The Marxism theory brings up the idea of the composition of social structure and deviance about criminology in the society. It gives the ideological functions of the law in any society and links it with capitalism. Sociologists can use this theory to connect how the law protects the interests of the ruling class about criminal justice. The ruling class and the working classes in the society commit a crime and get ahead without any judgement or repercussions (Donnermeyer, & DeKeseredy, 2013). The prosecutions which take place against the interests of the working-class view crime as a consequence of illegal activities which suppress the criminal activities to take place.
The crimes which may be held against the ruling and working class tend to divert away from capitalism. The realists claim that selective crimes are enforced against the disturbed working class. It also disguises the real nature of crimes which are committed against such people in the society. Such crimes are perpetrated against the class individuals and not the state. The small power of the elite is helped in minimizing the crime rate in the society (Downes, Rock & McLaughlin, 2016).
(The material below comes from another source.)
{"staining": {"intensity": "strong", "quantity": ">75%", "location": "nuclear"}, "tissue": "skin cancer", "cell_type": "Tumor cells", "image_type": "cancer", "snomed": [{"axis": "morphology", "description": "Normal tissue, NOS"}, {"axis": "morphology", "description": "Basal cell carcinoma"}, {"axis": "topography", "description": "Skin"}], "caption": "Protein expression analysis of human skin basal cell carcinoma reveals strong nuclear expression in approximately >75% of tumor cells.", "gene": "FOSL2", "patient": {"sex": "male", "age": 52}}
When most people get engaged in work or become the working-class group in the society, then it is notable that the deviance in the society reduces and the crime rate in the society declines.
The Marxist theory explains the laws against deviance in the society are meant mainly to protect the interests of the working class and the ruling class, and when everybody gets in those classes, then the rate of crime is deemed to reduce. To reduce the crime rate in the society, I would focus on eliminating poverty since it’s the major cause of crime in the society (Canter & Youngs, 2016). This would be achieved by ensuring that people are engaged in some work in one way or the other in the society and provision of social amenities by the government. Employment will help to eradicate the poverty levels and will also raise the standards of living of people in the society. Thus, the criminal law against deviance will take care after of the interests of all individuals in the society.
In the modern days, people have attached less value to material things like cars and buildings and the social status in the society. This has been propelled by the attainment of similar standards like education, cultural background and the social attachments (Taylor, Walton & Young, 2013). The cohesion between the young people in the society focuses more on maintaining the social attachment and does not focus on material things, and hence they tend to perform activities which are geared towards social cohesion.
To ensure they maintain their relationships, which is most valuable, they demean the material things since their peers can afford the same without a struggle. They interact with people with the same social positions as them and hence disregard the social power they all have. An example is in the US; people are encouraged to maintain their social relationships, whether poor or wealthy (Taylor, Walton & Young, 2013). The people get money through legal channels and work towards attaining their goals. On reaching the social satisfaction stage, they look for social goals and works towards maintaining their social standards and relationships. This has considerably helped to reduce the crime rate, since the socialism in that society has joint goals rather than individual goals.
- Canter, D., & Youngs, D. (2016). Crime and society.
- Donnermeyer, J. F., & DeKeseredy, W. (2013). Rural criminology (Vol. 3). Routledge.
- Downes, D., Rock, P., & McLaughlin, E. (2016). Understanding deviance: a guide to the sociology of crime and rule-breaking. Oxford University Press.
- Taylor, I., Walton, P., & Young, J. (2013). The new criminology: For a social theory of deviance. Routledge.